Polecenie 1. Przepisz dokładnie cały artykuł o kolejowych przetargach.

Fragment dokumentu.
────────────────────
Coraz mniej kolejwoych przeatrgów

Czas dużych kolejowych przetargów się skończy. Przynajmniej na najbliższy rok. Spółka ogłosiła postępowania po kilkadziesiąt mln zł.

Publikacja: 28.01.2013 00:56

Coraz mniej kolejwoych przeatrgów

Foto: Bloomberg

Spółki z branży kolejowej ograniczają działalność. To konsekwencja braku  dużych zleceń na rynku. W ubiegłym roku firmy w przetargach  ogłoszonych przez PKP PLK złożyły oferty warte ok. 5 mld zł. W tym roku spółka otrzyma we wszystkich ogłoszonych przez siebie przetargach oferty o wartości ok. 4–4,1 mld zł. To o ponad 2 mld zł mniej niż w roku 2012. Sytuacja ma się poprawić dopiero w roku 2014, wraz z pojawieniem się pieniędzy na inwestycje kolejowe w ramach  budżetu unijnego na lata 2014–2020. W tych latach kolej planuje zmodernizować tory za ok. 30 mld zł.  To, czy uda się jej takie środki wydać, jest wątpliwe, biorąc pod uwagę doświadczenia ostatnich lat.
────────────────────
Wiersze.
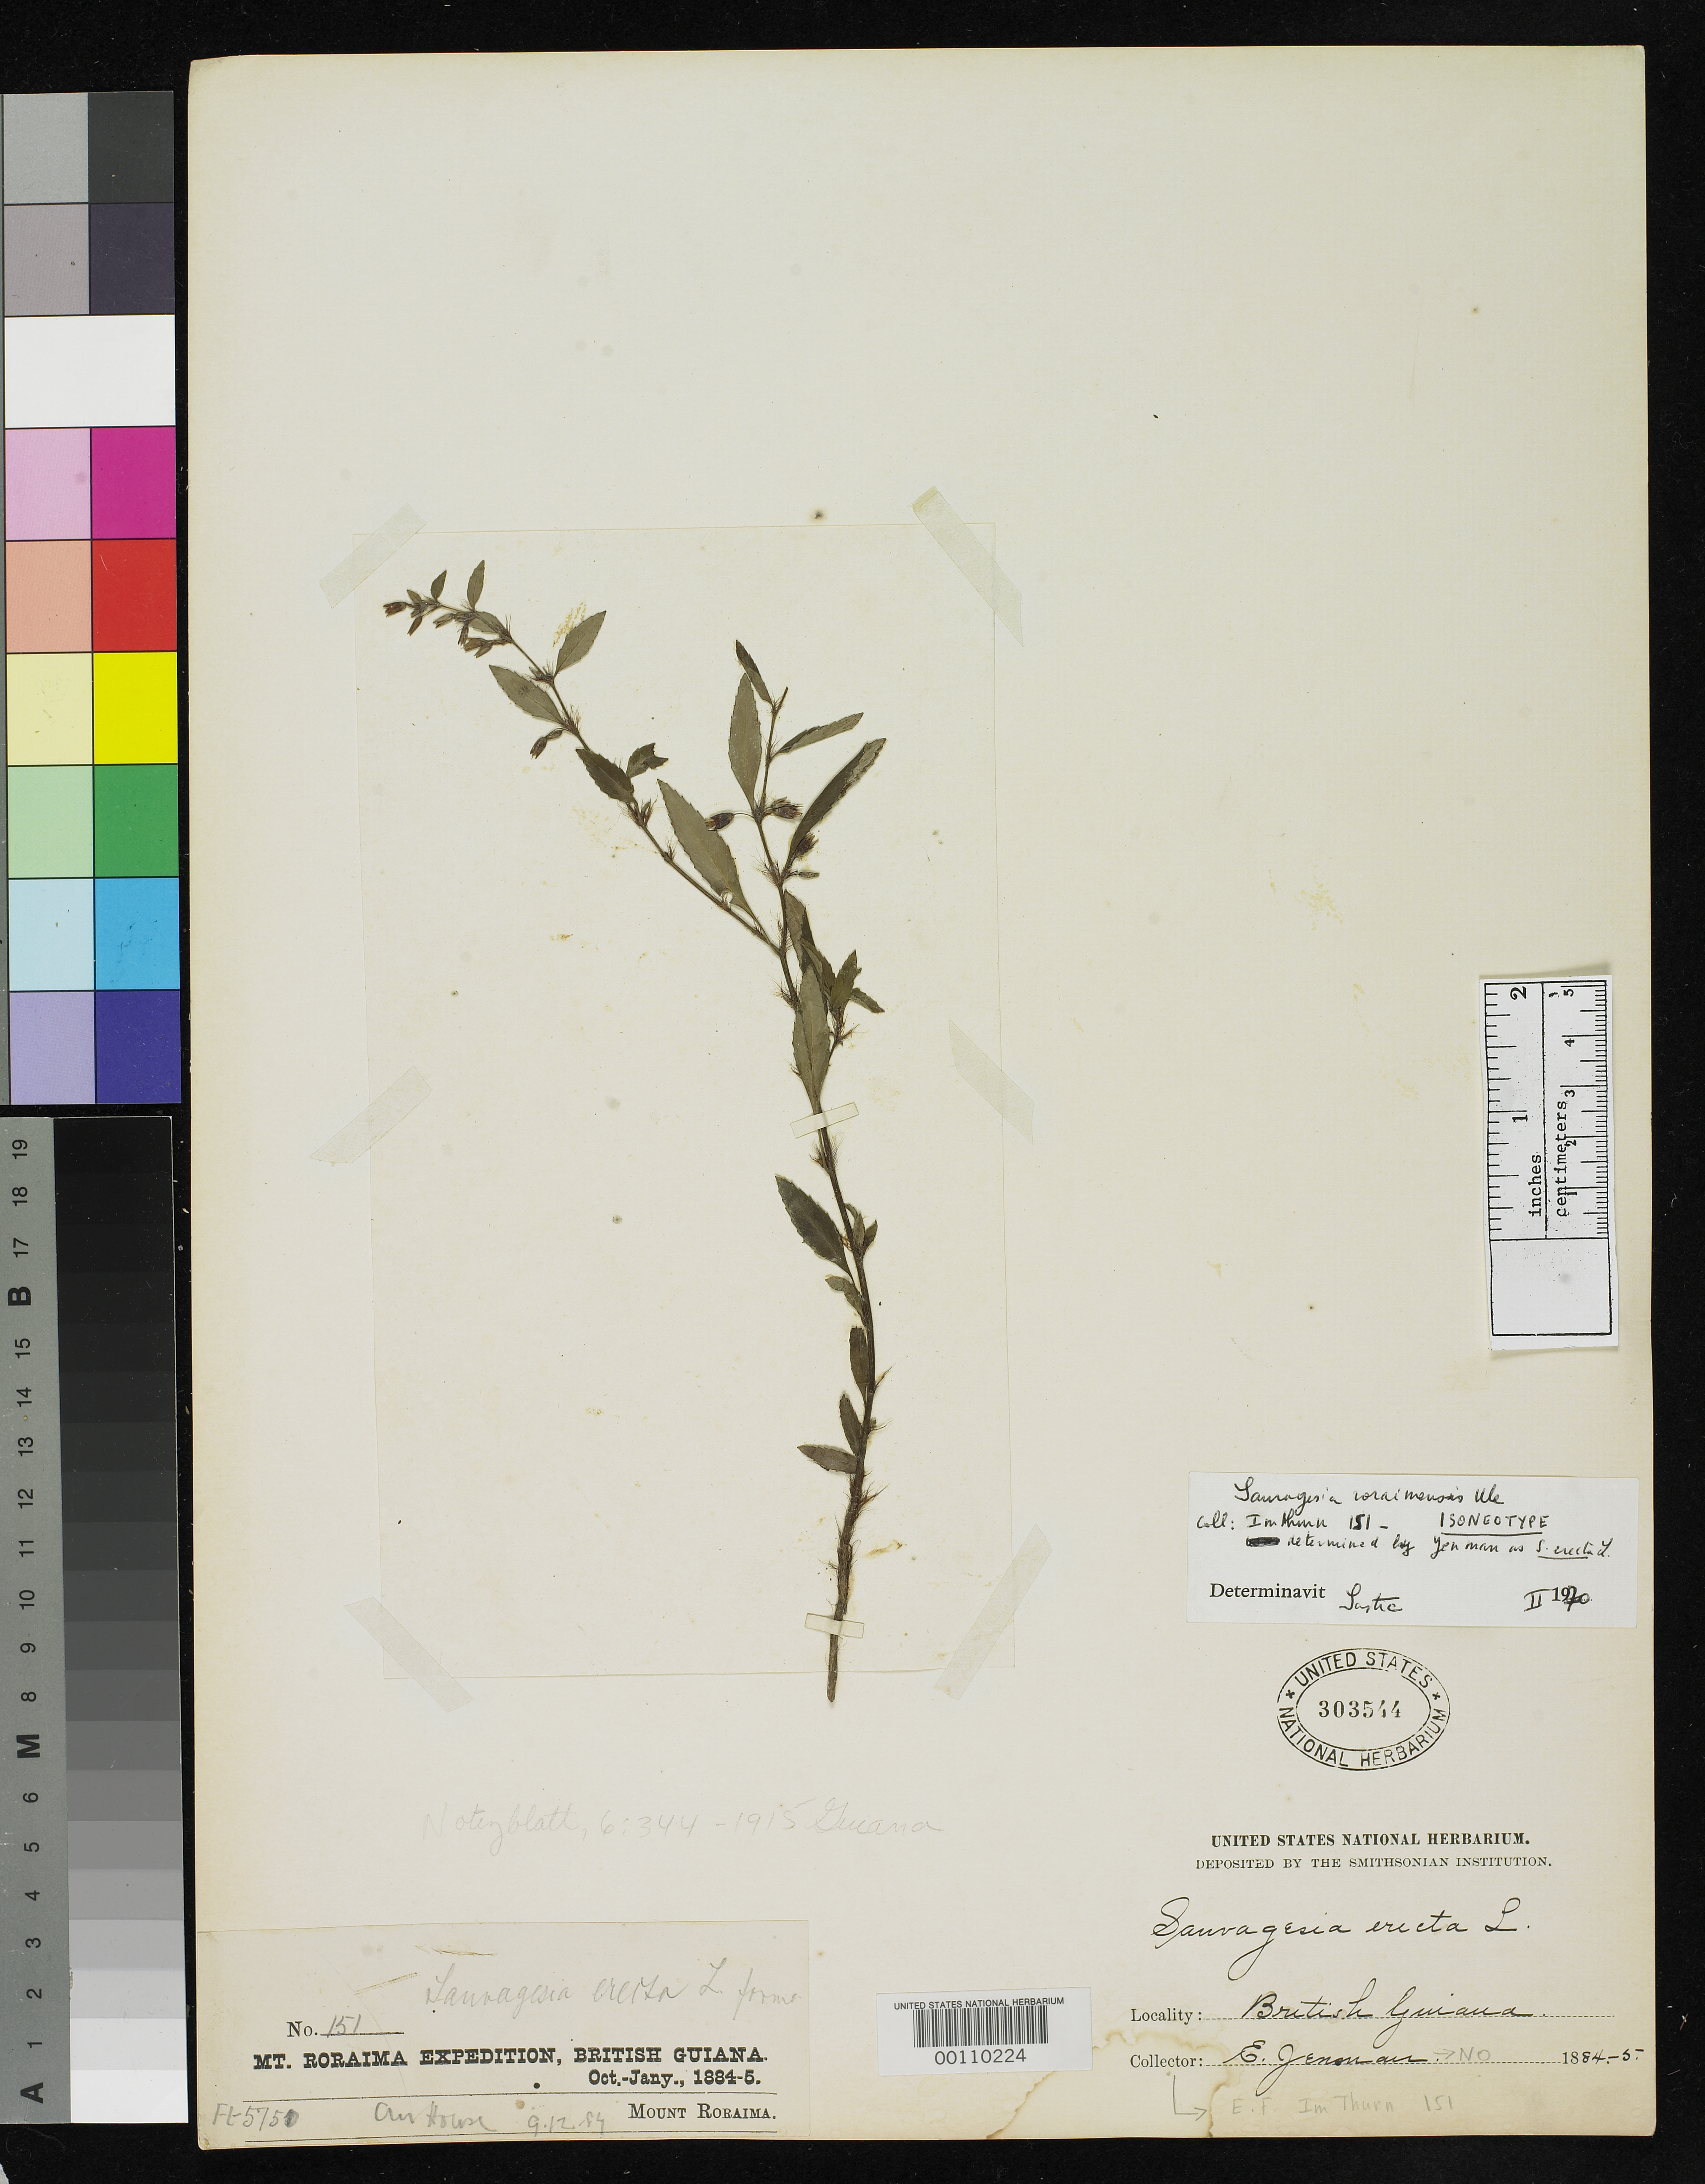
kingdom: Plantae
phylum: Tracheophyta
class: Magnoliopsida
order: Malpighiales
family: Ochnaceae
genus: Sauvagesia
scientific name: Sauvagesia roraimensis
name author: Ule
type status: Isoneotype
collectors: E. F. im Thurn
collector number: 151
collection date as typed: Oct 1884 to -- Jan 1885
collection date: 1884-10/1885-01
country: Guyana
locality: Mt. Roraima.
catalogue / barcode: US 303544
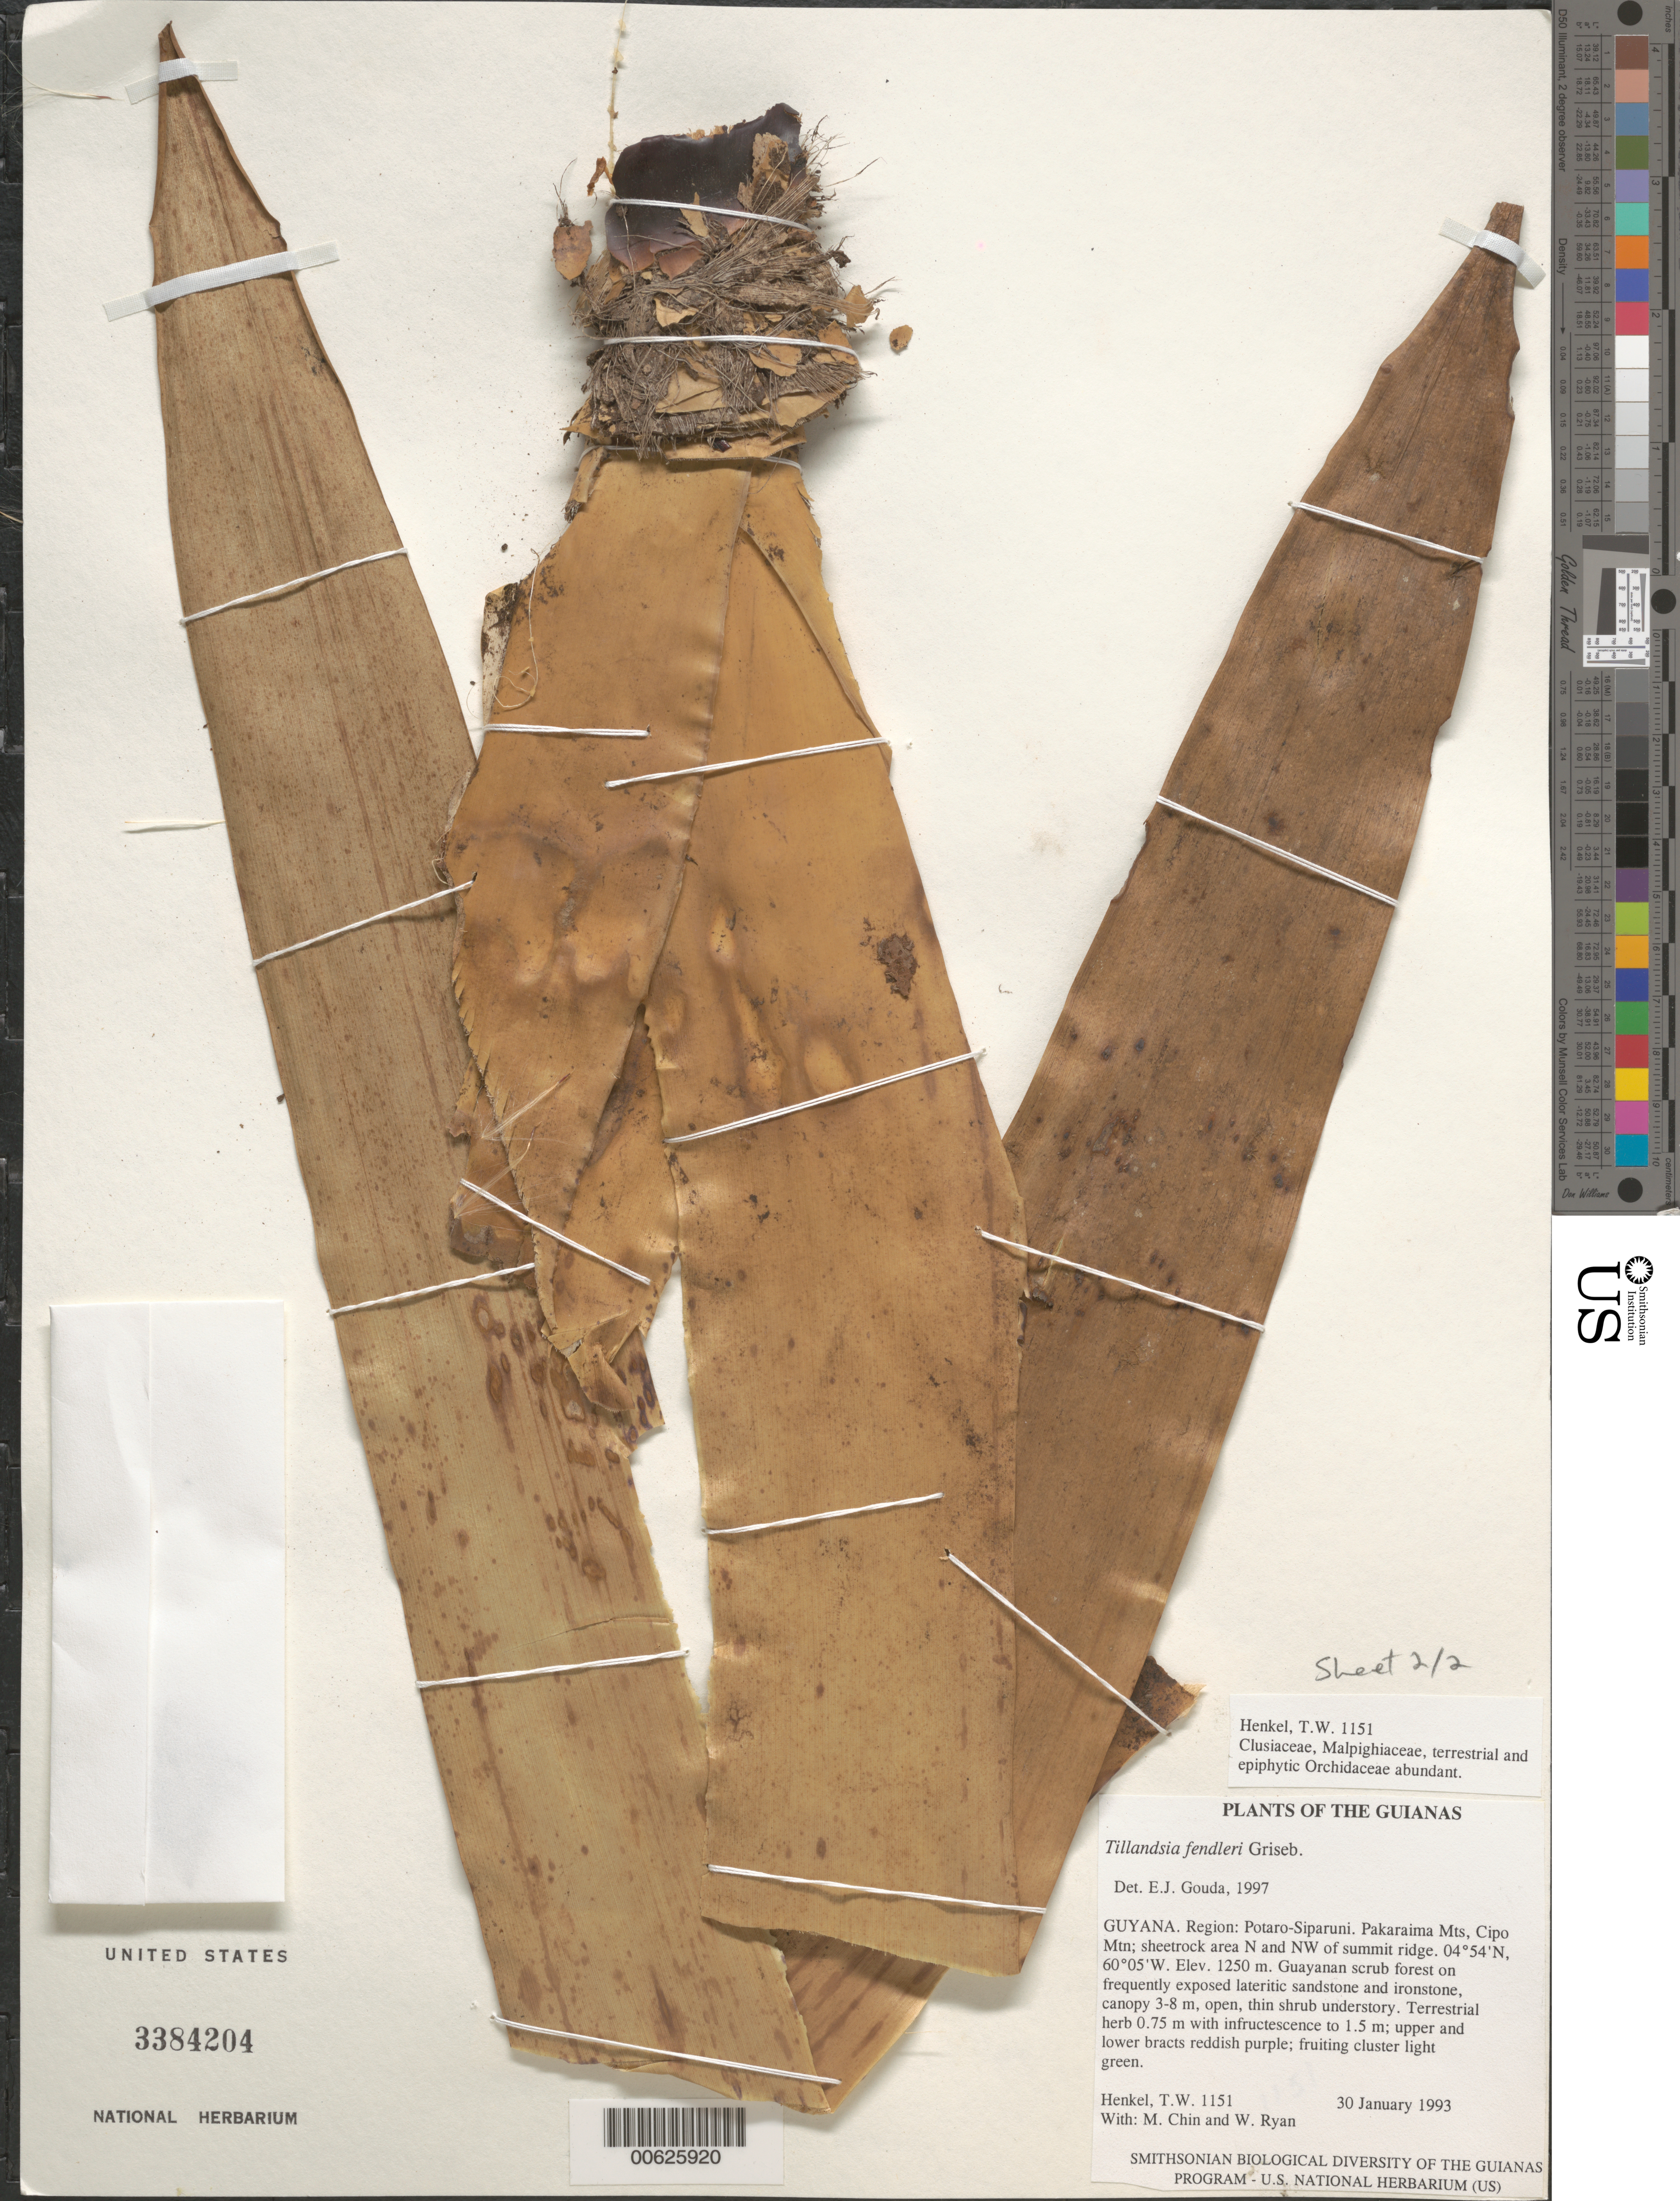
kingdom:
────────────────────
Polecenie 2. Powtórz dokładnie wiersze, zaczynając od wiersza zawierającego „collectors: E. F. im Thurn” i kończąc na ostatnim z wierszy, oba włącznie. Obrazy pomiń w odpowiedzi.

Odpowiedź pisemna 1.
Coraz mniej kolejwoych przeatrgów

Czas dużych kolejowych przetargów się skończy. Przynajmniej na najbliższy rok. Spółka ogłosiła postępowania po kilkadziesiąt mln zł.

Publikacja: 28.01.2013 00:56

Coraz mniej kolejwoych przeatrgów

Foto: Bloomberg

Spółki z branży kolejowej ograniczają działalność. To konsekwencja braku  dużych zleceń na rynku. W ubiegłym roku firmy w przetargach  ogłoszonych przez PKP PLK złożyły oferty warte ok. 5 mld zł. W tym roku spółka otrzyma we wszystkich ogłoszonych przez siebie przetargach oferty o wartości ok. 4–4,1 mld zł. To o ponad 2 mld zł mniej niż w roku 2012. Sytuacja ma się poprawić dopiero w roku 2014, wraz z pojawieniem się pieniędzy na inwestycje kolejowe w ramach  budżetu unijnego na lata 2014–2020. W tych latach kolej planuje zmodernizować tory za ok. 30 mld zł.  To, czy uda się jej takie środki wydać, jest wątpliwe, biorąc pod uwagę doświadczenia ostatnich lat.

Odpowiedź pisemna 2.
collectors: E. F. im Thurn
collector number: 151
collection date as typed: Oct 1884 to -- Jan 1885
collection date: 1884-10/1885-01
country: Guyana
locality: Mt. Roraima.
catalogue / barcode: US 303544
kingdom:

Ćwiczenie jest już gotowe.